═════ EXTRACT ═════
The proper packaging of food is essential for guaranteeing its quality and safety. Yet plastic containers are not well looked upon owing to the amount of waste that is generated a posteriori. In this respect, a study by the UPV/EHU has for the first time synthesised a chemically recyclable biodegradable polymer for use in food packaging.

Right now, polymers are very widespread in our daily lives. And the fact is that most of them are known as plastics and are used in a whole range of sectors, such as the car industry, medicine, building, etc. Another very important sector is food packaging. The most widely-used materials in packaging are poly (ethylene) and poly(ethylene terephthalate) because of their excellent physical properties and low cost. However, once used they are thrown away and persist for many years before becoming degraded, which causes them to build up in the environment and create a huge problem.

“One alternative to this problem is the use of biodegradable polymers. Biodegradable polymers degrade in the presence of carbon dioxide, water, methane, inorganic compounds or biomass. So no waste is produced,” said Ainara Sangroniz-Agudo, researcher in the UPV/EHU’s Department of Polymer Science and Technology.

“Biodegradable polymers tend to display poor barrier properties,” said Sangroniz. “In fact, gases and vapours pass from the environment into the container and vice versa until the food deteriorates, and they have low flexibility, in other words, they are brittle.” So “they need to be transformed to be of any use in food packaging. There are various strategies designed to improve all these physical properties: they can be blended with another polymer, other additives can be added or else new chemically recyclable biodegradable polymers can be synthesised,” she added.

“Firstly, we blended the biodegradable poly (adipate–co-terephthalate butylene) polymer with phenoxy resin, which has good barrier properties.  We saw that the new blend displays a high barrier feature and some exceptional mechanical properties. What is more, the degradation speed of the blend is equal to or greater than that of other biodegradable polymers,” explained Ainara Sangroniz.  

Apart from that, “one of the biodegradable polymers is poly (lactic acid). However, this polymer has high rigidity and is of a low barrier nature. So various nanoparticles were added to improve its barrier properties. In fact, the nanoparticles prevent vapours and gases from infiltrating,” pointed out Sangroniz.
═════ RECORDS PROVIDED ═════
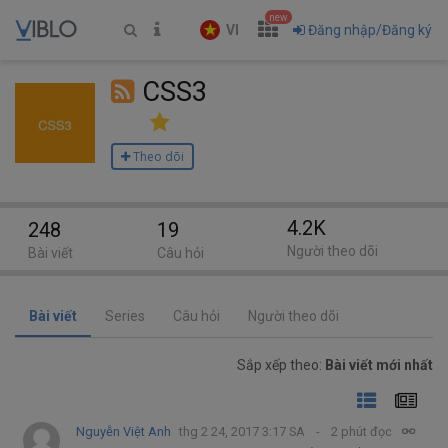
new
VI
Đăng nhập/Đăng ký
CSS3
Theo dõi
4.2K
248
19
Người theo dõi
Bài viết
Câu hỏi
Bài viết
Series
Câu hỏi
Người theo dõi
Sắp xếp theo:
Bài viết mới nhất
Nguyễn Việt Anh
thg 2 24, 2017 3:17 SA
2 phút đọc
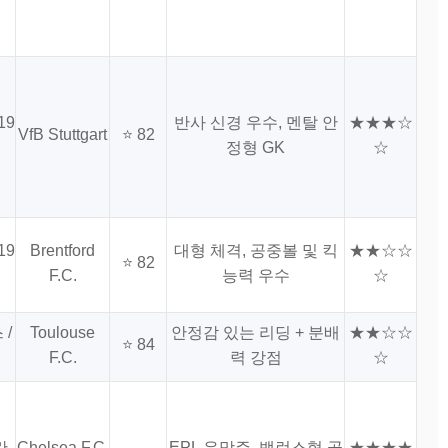
19
반사 신경 우수, 멘탈 안
★★★☆
VfB Stuttgart
⭐ 82
정형 GK
☆
19
Brentford
대형 체격, 공중볼 및 킥
★★☆☆
⭐ 82
F.C.
능력 우수
☆
 /
Toulouse
안정감 있는 리딩 + 분배
★★☆☆
⭐ 84
F.C.
력 강점
☆
란
Chelsea F.C.
EPL 유망주, 밸런스형 골
★★★★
═════
• **LIST OF TASKS**:
1. Translate this sentence from the article on biodegradable food packaging into Spanish: "Another very important sector is food packaging."
2. In the article on biodegradable food packaging, restate the part that opens with the words containing "Right now, polymers" and closes with "a huge problem.", substituting "synthetic materials" for "plastics".
3. Pick up the article on biodegradable food packaging after its last sentence and write what comes next.

• **ANSWERS FOR THIS EXERCISE**:
1. Otro sector muy importante es el del envasado de alimentos.

2.
Right now, polymers are very widespread in our daily lives. And the fact is that most of them are known as synthetic materials and are used in a whole range of sectors, such as the car industry, medicine, building, etc. Another very important sector is food packaging. The most widely-used materials in packaging are poly (ethylene) and poly(ethylene terephthalate) because of their excellent physical properties and low cost. However, once used they are thrown away and persist for many years before becoming degraded, which causes them to build up in the environment and create a huge problem.

3.
Finally, “we synthesised chemically recyclable polymers that are also biodegradable. Polymers are long chains formed by the bonding of small molecules (monomers), and in the case of these polymers, the monomer can be reused after the polymer has been used for resynthesizing the material. That way no waste is generated and the process can be repeated as many times as one wishes,” said the UPV/EHU researcher. “Two polymers with complementary features (poly (gamma butyrolactone) and poly (trans-hexahydrophthalate) were combined for this work to produce a new co-polymer. This copolymer can be chemically recycled and the original monomers are obtained,” she added.

The researcher highlighted the fact that “the chemically recyclable copolymers that we synthesised in this work display excellent barrier properties and flexibility, very similar to the currently used materials on the market, so they could be replaced in the future. But to do this the process needs to be made more cost-effective as right now it remains very costly”.

Additional information

This research was conducted within the framework of the PhD thesis by Ainara Sangroniz-Agudo (Elgeta, Basque Country, 1991), entitled "Towards sustainable polymer packaging materials: from biodegradable to chemically recyclable polymers/ Ontzigintzarako material polimeriko jasangarrien garapena: polimero biodegradagarriak eta kimikoki birziklagarriak". It was supervised by Agustín Etxeberria-Lizarraga and Marian Iriarte-Ormazabal, lecturers in the Department of Polymers and Advanced Materials: Physics, Chemistry and Technology. The research was conducted in collaboration with the University of Colorado in the United States.